Ik denk aan mijn klas. Terwijl ik van de week vertelde over de Watersnoodramp, luisterden de kinderen ademloos. De betrokkenheid hing als een warme deken over de klas. We keken naar het Klokhuis (Wat een briljant programma is dat toch!) over de ramp. En we lazen een prachtig verhaal* over Liesje die samen met haar ouders op 1 februari 1953 op de zolder overleefde terwijl het water van de zee door de brievenbus van haar huis naar binnen kolkte. Mijn leerlingen maakten aantekeningen, stelden vragen en verbanden werden ineens verwonderend gelegd. Zij zogen de informatie op, ik genoot.

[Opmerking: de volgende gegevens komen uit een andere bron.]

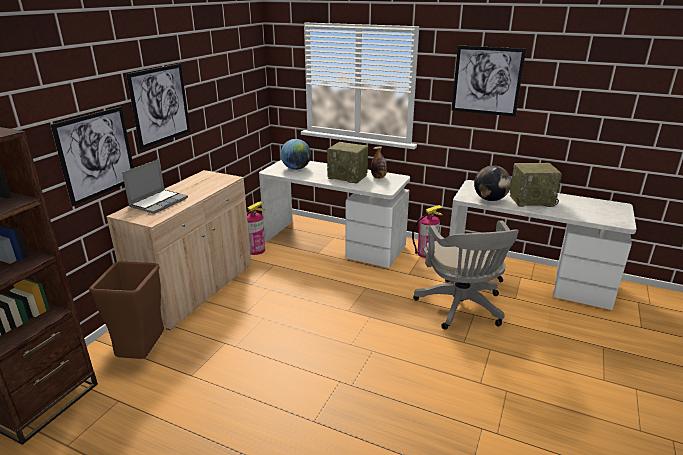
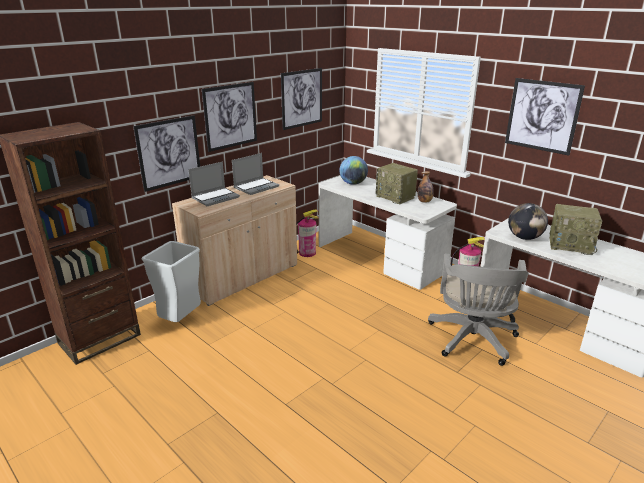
camera: 20 degrees right, 0 degrees up
brown trash can [89,261,164,359] -> grey trash can [142,241,201,322]
none -> laptop [232,153,279,195]
none -> picture [281,68,322,130]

Mijn leerlingen brengen een groot deel van hun tijd door in mijn klas. Als leerkracht heb ik de opdracht en draag ik de verantwoordelijkheid om ze met zoveel mogelijk kennis, moois en vaardigheden de wereld in te laten gaan. En dat vraagt wat: Kennis, vaardigheden, voorbereiding, verdieping, reflectie, ontwikkeling en liefde voor het vak. Ik wil vandaag een betere leerkracht zijn dan gisteren. Ben ik dan ambitieus? Misschien. Misschien ook niet. Maar ik wil in ieder geval mijn steentje bijdragen zodat mijn leerlingen later hun ambities waar kunnen maken.
Mijn glas is inmiddels leeg. Ik voorzie ons van nieuwe biertjes, hef mijn glas om te proosten en zeg lachend: ‘Geen ambitie? Man, ik heb in de afgelopen jaren een paar honderd kinderen leren lezen, schrijven, rekenen en ze allerlei waardevols over de wereld om hen heen bijgebracht. Ik maakte verschil. Daar kan geen bonusstructuur tegenop, hoor!’
*De zee kwam door de brievenbus – Selma Noort.